Thats really the crux of my problem. I dont know how to reference the attributes of a parent form from its child frames without explicitly stating the name of the form. I want to be able to reuse and expand upon the parent form, but I dont see how its possible without also changing the 3D frames which are used by the form.

Any help would be greatly appreciated. Thank you.

+8  A: 

So you have a self-contained component (a frame) that has to be able to invoke code from the form it's placed on, without having compile-time knowledge of the form itself? Sounds a lot like a TButton that doesn't know what to do with the form it's on when you click it, and the solution is the same: use an event handler. Add an OnChangeMesh (or something like that) event property to your frame, and have your form assign the appropriate method when it creates the frames.

Mason Wheeler
Thank you very much for the response. I now understand that event handlers will allow me to call subroutines of the parent form from that form's frame, and that is a solution to my problem as i stated it. I would like to know if it is additionally possible to alter data fields of the parent form from the daughter frames. E.G. if i make a slice of the mesh in one of the frames, I would like to update the viewable limits of the mesh, which is a property of the parent form.
Nicholas
There's no limit to the number of events that you can have. You can have your frame raise an event and then have the parent form read back from the frame, update properties accordingly and then potentially propogate those property changes to the other frames if required.
Jenakai
+3  A: 

You could use a subscription structure. Maintain a global list of the view-frames. If the frames need to update simply loop over this list and call the updae procedure for eacht of the frames. This allows you to have 1,2 or 100 frames update if something has changed.
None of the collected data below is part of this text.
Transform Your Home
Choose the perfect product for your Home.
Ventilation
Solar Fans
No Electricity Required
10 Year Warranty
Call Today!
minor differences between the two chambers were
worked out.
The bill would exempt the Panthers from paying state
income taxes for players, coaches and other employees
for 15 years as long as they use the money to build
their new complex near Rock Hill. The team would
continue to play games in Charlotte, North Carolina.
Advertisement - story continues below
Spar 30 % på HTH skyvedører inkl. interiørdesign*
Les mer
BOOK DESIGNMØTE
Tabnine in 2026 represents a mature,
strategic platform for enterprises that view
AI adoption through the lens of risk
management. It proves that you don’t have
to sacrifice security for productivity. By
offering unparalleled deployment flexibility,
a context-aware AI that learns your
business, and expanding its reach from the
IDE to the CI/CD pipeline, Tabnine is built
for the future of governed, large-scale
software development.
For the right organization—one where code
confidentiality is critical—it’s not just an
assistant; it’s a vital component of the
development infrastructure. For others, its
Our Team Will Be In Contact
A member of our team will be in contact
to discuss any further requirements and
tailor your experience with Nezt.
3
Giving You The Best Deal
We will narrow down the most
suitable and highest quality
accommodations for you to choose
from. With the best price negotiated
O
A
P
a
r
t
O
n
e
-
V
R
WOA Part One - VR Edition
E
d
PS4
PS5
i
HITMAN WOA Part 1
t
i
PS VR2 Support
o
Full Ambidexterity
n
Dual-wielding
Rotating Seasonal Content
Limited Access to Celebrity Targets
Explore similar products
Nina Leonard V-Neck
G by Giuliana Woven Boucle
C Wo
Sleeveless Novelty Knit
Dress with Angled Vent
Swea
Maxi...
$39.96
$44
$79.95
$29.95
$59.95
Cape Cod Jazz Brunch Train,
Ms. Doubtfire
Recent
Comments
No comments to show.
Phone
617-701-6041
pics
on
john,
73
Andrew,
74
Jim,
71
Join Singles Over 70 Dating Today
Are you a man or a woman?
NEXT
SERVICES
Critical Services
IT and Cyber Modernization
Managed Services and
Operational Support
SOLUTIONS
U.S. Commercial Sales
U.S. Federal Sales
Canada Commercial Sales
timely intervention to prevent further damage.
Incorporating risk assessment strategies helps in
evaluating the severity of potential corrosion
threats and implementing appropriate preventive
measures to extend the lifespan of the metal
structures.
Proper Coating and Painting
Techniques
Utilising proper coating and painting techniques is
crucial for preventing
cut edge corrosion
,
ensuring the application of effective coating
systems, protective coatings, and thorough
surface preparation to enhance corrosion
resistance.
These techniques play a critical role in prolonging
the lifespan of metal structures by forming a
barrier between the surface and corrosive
If you want to go all OOP and be really happy about it: this is the observer pattern.

http://en.wikipedia.org/wiki/Observer_pattern

birger
+4  A: 

Another option may be to define an interface that the parent form implements. It should have all the properties and methods that you want to access from your child frame, something like:

ImyFormInterface=interface
['{08BD9B3C-C48E-47B7-AE67-279277C7E024}']
  function GetValue1: integer;
  function GetValue2: integer;
  procedure SetValue1(val: integer);
  procedure SetValue2(val: integer);

  procedure SomeMethod;
  function GetSomeValue: integer;


  property Value1: integer read GetValue1 write SetValue1;
  property Value2: integer read GetValue2 write SetValue2;
end;

Then make your main form implement that interface:

TForm1 = class(TForm, ImyFormInterface)
private
  { Private declarations }
public
  // Implement ImyFormInterface
  function GetValue1: integer;
  function GetValue2: integer;
  procedure SetValue1(val: integer);
  procedure SetValue2(val: integer);

  procedure SomeMethod;
  function GetSomeValue: integer;
public
  { Public declarations }
end;

Then in your frame you can use something like:

procedure Tframe1.Button1Click(Sender: TObject);
var pform: TcustomForm;
i: ImyFormInterface;
begin
  pform:=GetParentForm(self);
  if (pform.GetInterface(ImyFormInterface, i)) then
  begin
    i.SomeMethod;

    i.Value1:=i.Value1+10;

    Self.SomeProperty:=i.GetSomeValue;
  end;
end;

Now if you inherit from your parent form it will all still work because you will still get the interface. Also, you could put your frames on an entirely new form and as long as that new form implements the interface then it will work there too.

Jenakai
A: 

A final solution might be to check out visual form/frame inheritance.

It is possible to derive forms from a baseform and frames from a baseframe. Add virtual methods to the baseframe and override them in the inherited versions.